TEXT BLOCK:
▼▼▼

Low birth weight (LBW), defined as a birth weight <2500 g, is indisputably a very important indirect cause of death in neonates the world over. Globally, between 40 and 80% of neonatal deaths occur among LBW neonates. The World Health Organization estimates that 16% of neonates, or nearly 20 million, are born LBW each year. The highest incidence is observed in South Asia, where an estimated 31% of neonates are born LBW, contributing 11 million, a little more than half, of the world's LBW neonates.1

LBW is caused by intrauterine growth restriction (IUGR), short gestation or both. The incidence of preterm birth (<37 completed weeks of gestation) is fairly similar worldwide, generally ranging between 7 and 16% of total births and, according to WHO estimates, is the direct cause of 24% of neonatal deaths. In South Asia, IUGR is responsible for nearly two-thirds of all LBW neonates.1

Attempts to prevent LBW or preterm births in populations have been largely ineffective. This is one of the most challenging and frustrating problems in public health. Kramer2, 3 and, more recently, Ramakrishnan and Neufeld,4 have reviewed the results of various interventions, including food and micronutrient supplements. In spite of occasional promising results, such as high-energy supplementation in the Gambia trial,5 large-scale trials and meta-analyses have shown very little effect on the incidence of LBW.

▲▲▲

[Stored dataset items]
▼▼▼

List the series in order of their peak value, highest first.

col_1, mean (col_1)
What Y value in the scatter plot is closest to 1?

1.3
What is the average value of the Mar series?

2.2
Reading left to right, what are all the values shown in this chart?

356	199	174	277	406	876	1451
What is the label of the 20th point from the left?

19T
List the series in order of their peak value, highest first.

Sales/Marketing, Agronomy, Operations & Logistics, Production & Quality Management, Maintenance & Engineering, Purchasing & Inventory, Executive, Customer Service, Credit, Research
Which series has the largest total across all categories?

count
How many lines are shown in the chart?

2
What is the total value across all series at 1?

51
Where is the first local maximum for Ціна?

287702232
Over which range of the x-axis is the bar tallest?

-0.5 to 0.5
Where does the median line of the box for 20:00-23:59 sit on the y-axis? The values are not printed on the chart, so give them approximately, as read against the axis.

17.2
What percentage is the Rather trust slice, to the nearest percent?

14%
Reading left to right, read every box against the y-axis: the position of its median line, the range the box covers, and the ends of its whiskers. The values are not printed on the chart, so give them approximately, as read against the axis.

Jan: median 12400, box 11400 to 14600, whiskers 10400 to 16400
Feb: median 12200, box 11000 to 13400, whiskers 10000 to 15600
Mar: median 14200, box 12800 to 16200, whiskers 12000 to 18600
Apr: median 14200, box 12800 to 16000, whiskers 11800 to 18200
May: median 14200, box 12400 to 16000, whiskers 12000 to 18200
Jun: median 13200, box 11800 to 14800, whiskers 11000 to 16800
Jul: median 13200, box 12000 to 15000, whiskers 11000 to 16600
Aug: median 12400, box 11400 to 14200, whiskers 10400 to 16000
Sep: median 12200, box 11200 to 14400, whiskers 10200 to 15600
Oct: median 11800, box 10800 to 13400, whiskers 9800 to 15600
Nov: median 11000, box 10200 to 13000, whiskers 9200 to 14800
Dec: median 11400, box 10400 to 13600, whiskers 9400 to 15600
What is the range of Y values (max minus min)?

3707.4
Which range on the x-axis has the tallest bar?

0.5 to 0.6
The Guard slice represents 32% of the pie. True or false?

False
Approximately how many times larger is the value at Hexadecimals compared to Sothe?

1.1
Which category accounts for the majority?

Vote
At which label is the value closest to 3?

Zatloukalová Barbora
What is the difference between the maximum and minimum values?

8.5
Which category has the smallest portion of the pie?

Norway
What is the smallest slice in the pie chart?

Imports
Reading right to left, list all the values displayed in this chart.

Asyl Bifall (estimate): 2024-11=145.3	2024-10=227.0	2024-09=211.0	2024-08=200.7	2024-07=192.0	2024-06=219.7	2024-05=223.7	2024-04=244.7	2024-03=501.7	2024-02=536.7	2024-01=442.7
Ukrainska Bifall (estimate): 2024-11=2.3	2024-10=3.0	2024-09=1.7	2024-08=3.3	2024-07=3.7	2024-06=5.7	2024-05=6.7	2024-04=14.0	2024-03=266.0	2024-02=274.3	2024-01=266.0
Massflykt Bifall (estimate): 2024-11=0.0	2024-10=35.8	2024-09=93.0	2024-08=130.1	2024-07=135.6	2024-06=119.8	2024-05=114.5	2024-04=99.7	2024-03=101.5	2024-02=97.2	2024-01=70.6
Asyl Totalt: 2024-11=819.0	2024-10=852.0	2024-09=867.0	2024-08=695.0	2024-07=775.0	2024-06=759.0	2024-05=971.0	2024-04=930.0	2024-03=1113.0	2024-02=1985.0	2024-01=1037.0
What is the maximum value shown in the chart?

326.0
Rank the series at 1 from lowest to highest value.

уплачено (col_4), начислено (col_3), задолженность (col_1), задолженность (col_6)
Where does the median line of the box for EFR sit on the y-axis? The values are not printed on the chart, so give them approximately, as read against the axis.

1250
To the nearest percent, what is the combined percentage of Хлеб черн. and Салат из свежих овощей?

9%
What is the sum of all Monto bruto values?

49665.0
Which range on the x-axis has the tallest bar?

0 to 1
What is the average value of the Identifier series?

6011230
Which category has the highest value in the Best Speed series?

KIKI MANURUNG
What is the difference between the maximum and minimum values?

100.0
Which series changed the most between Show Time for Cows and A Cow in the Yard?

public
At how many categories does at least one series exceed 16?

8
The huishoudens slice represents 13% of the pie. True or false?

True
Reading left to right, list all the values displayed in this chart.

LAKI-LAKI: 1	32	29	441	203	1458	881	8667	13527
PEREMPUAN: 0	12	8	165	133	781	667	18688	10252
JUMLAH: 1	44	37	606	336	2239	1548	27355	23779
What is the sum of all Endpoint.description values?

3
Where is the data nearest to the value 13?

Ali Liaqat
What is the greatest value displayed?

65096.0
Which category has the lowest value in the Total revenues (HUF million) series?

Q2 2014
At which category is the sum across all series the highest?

▲▲▲

QUESTIONS ON THE MATERIAL:
a) Using the text on low birth weight, answer these questions:
(i) According to the WHO, what share of neonates is born low birth weight each year?
(ii) In South Asia, what proportion of low birth weight neonates is attributed to intrauterine growth restriction?
(iii) Which trial is cited as giving promising results with high-energy supplementation?
b) Condense the paragraph of the low birth weight text that opens with "Attempts to prevent LBW" into a shorter version that keeps its main facts.
c) Transcribe part of the low birth weight text, beginning at the words "Attempts to prevent" and stopping after "incidence of LBW.".

RESULTS:
a)
(i) 16%, or nearly 20 million neonates.
(ii) Nearly two-thirds.
(iii) The Gambia trial.

b) Efforts to prevent LBW or preterm births in populations have largely failed, making this one of public health's most challenging and frustrating problems. Kramer, and more recently Ramakrishnan and Neufeld, reviewed interventions such as food and micronutrient supplements. Despite occasional promising results, like high-energy supplementation in the Gambia trial, large-scale trials and meta-analyses have shown very little effect on LBW incidence.

c)
Attempts to prevent LBW or preterm births in populations have been largely ineffective. This is one of the most challenging and frustrating problems in public health. Kramer2, 3 and, more recently, Ramakrishnan and Neufeld,4 have reviewed the results of various interventions, including food and micronutrient supplements. In spite of occasional promising results, such as high-energy supplementation in the Gambia trial,5 large-scale trials and meta-analyses have shown very little effect on the incidence of LBW.